Burco J.D.,University of California at Davis |
Ziccardi M.H.,University of California at Davis |
Clemons K.V.,California Institute for Medical Research |
Tell L.A.,University of California at Davis
Avian Diseases | Year: 2012
Avian aspergillosis, most often caused by Aspergillus fumigatus, is a common and devastating disease affecting a range of bird species. Early diagnosis is difficult and often unreliable. The current study evaluated the utility of measuring (1→3)-β-D-glucan (BG) concentrations in avian plasma samples to aid in the diagnosis of aspergillosis. We evaluated a commercially available BG assay (Fungitell®, Beacon Diagnostics) using 178 plasma samples from naturally infected, experimentally infected, and aspergillosis-free birds.

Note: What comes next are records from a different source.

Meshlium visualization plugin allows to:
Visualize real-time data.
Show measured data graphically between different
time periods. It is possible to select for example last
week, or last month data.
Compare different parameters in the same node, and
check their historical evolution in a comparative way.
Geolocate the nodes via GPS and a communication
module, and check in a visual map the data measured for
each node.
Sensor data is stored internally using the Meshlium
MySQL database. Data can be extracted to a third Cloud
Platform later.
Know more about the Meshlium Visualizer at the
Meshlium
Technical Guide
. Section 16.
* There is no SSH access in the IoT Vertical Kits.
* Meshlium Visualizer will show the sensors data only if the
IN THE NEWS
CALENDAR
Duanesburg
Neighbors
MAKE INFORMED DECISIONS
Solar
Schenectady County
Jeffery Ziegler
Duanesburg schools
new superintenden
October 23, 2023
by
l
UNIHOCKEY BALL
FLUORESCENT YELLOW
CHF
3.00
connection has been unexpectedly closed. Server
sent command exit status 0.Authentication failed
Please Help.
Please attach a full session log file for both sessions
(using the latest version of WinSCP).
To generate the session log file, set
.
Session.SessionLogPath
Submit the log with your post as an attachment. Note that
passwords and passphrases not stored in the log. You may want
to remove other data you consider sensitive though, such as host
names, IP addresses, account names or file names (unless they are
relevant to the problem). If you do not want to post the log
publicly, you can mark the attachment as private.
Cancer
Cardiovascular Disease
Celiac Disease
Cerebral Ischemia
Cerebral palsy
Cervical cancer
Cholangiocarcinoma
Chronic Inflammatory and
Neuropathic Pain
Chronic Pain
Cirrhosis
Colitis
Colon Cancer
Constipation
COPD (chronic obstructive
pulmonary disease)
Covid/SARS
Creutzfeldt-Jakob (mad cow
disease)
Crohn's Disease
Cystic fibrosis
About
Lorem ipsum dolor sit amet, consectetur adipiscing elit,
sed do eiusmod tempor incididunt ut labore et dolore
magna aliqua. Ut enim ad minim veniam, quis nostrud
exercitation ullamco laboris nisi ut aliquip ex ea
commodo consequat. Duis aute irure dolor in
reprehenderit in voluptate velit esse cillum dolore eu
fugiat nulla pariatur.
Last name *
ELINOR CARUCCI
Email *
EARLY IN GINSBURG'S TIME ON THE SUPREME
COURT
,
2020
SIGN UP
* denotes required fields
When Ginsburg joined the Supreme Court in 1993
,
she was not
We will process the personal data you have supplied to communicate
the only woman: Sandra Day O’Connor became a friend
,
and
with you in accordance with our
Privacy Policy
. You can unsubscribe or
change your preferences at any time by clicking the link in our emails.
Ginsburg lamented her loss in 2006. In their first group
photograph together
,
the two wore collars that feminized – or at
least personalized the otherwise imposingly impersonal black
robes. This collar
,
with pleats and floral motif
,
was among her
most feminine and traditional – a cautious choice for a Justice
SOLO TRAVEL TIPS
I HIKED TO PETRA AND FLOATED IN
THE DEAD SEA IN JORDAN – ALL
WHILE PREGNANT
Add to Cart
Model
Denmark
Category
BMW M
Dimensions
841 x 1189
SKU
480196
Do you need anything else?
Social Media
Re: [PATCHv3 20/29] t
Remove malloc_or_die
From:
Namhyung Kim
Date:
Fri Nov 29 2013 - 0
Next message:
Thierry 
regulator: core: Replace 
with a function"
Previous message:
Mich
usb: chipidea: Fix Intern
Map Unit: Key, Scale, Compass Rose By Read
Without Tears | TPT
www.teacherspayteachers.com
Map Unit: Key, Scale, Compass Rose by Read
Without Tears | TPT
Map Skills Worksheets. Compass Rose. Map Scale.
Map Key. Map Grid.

Although there was variation in BG concentration, as reflected by high standard deviations, seabirds with confirmed aspergillosis had the highest mean BG concentrations (M = 3098.7 pg/dl, SD = 5022.6, n = 22) followed by companion avian species and raptors with confirmed aspergillosis (M =1033.8 pg/dl, SD = 1531.6, n = 19) and experimentally infected Japanese quail (Coturnix japonica; M = 1066.5 pg/dl, SD = 1348.2, n = 17). Variation in severity of disease, differences among species of birds with and without disease, and also different levels in environmental exposure likely contribute to the differences among avian groups. The overall sensitivity and specificity of the BG test for diagnosis of aspergillosis in birds was 60.0 and 92.7%, respectively, with an overall optimized avian cut-off value of ≥461 pg/dl for positive disease. Our findings suggest that, although BG concentrations are highly variable between and within different avian groups, it could serve as a useful adjunctive diagnostic test for aspergillosis that is applicable to multiple avian species in some settings, particularly as a negative predictor of infection. © 2012 American Association of Avian Pathologists.